Dear Sony -- I now feel obligated to protect myself and my family from YOU! How sad is that?

We can play all the legal games we want, justify this and that, infer what this really means or what "they" will really do. But I always lose faith in someone who smiles while he sticks a knife in my gut. And I get pissed. Fix it? Sorry. You're screwed, just like me.

Lou

Sony's rootkit EULA

Posted Nov 18, 2005 17:26 UTC (Fri) by grouch (guest, #27289) [Link]

It looks like they used the Microsoft EULA as their blueprint.

Sony's rootkit EULA

Posted Nov 21, 2005 19:09 UTC (Mon) by NRArnot (subscriber, #3033) [Link]

Don't know about the USA, but under UK law many of those terms wouldn't stand up in court even if Sony had them in the form of a contract signed by the consumer. They'd be found to be unfair contract terms, and unfair contract terms are unenforcible. (I'm not a lawyer and "unfair" is ultimately determined by a court, but I've read of contract terms much fairer than those being shot down by our judiciary).
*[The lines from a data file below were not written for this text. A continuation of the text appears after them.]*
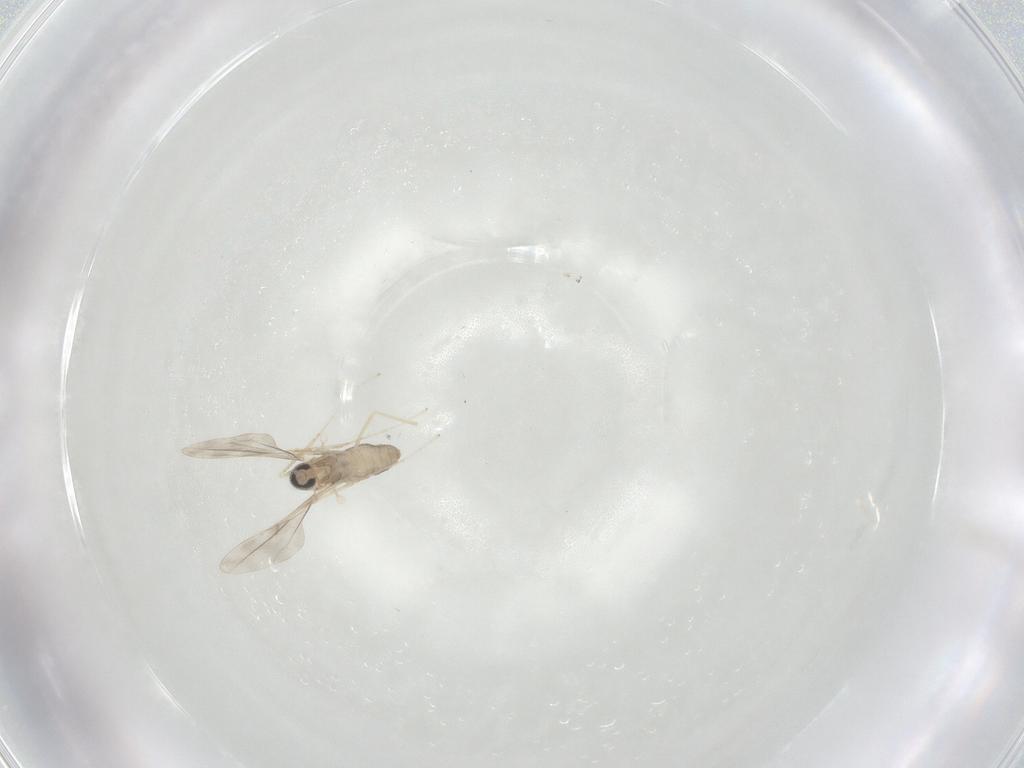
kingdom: Animalia
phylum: Arthropoda
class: Insecta
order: Diptera
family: Cecidomyiidae
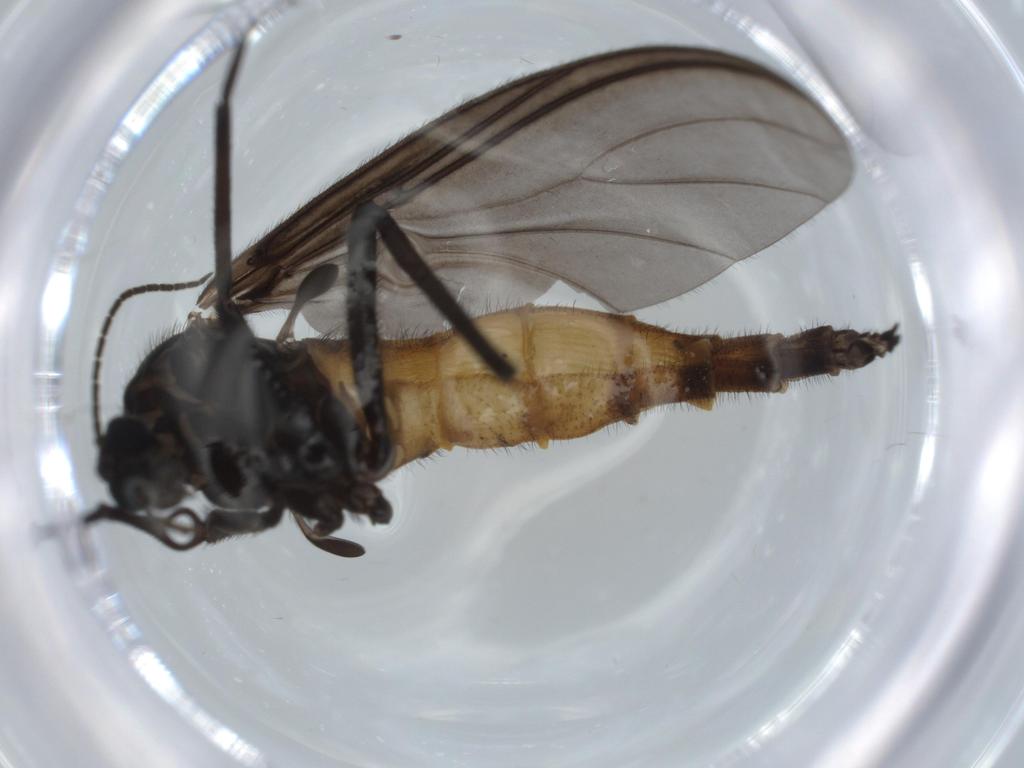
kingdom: Animalia
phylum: Arthropoda
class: Insecta
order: Diptera
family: Sciaridae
Some of them aren't just arguably unfair, they attempt to get your permission for acts which I believe are criminal offences under UK law. Such permission is meaningless (were it otherwise, murder for hire would be legal for the person paying the killer). Furthermore they are offences against the owner of the computer system that the rootkit compromised, who is quite probably not the person who "accepted" Sony's terms (and who may have put himself out of a job by so doing).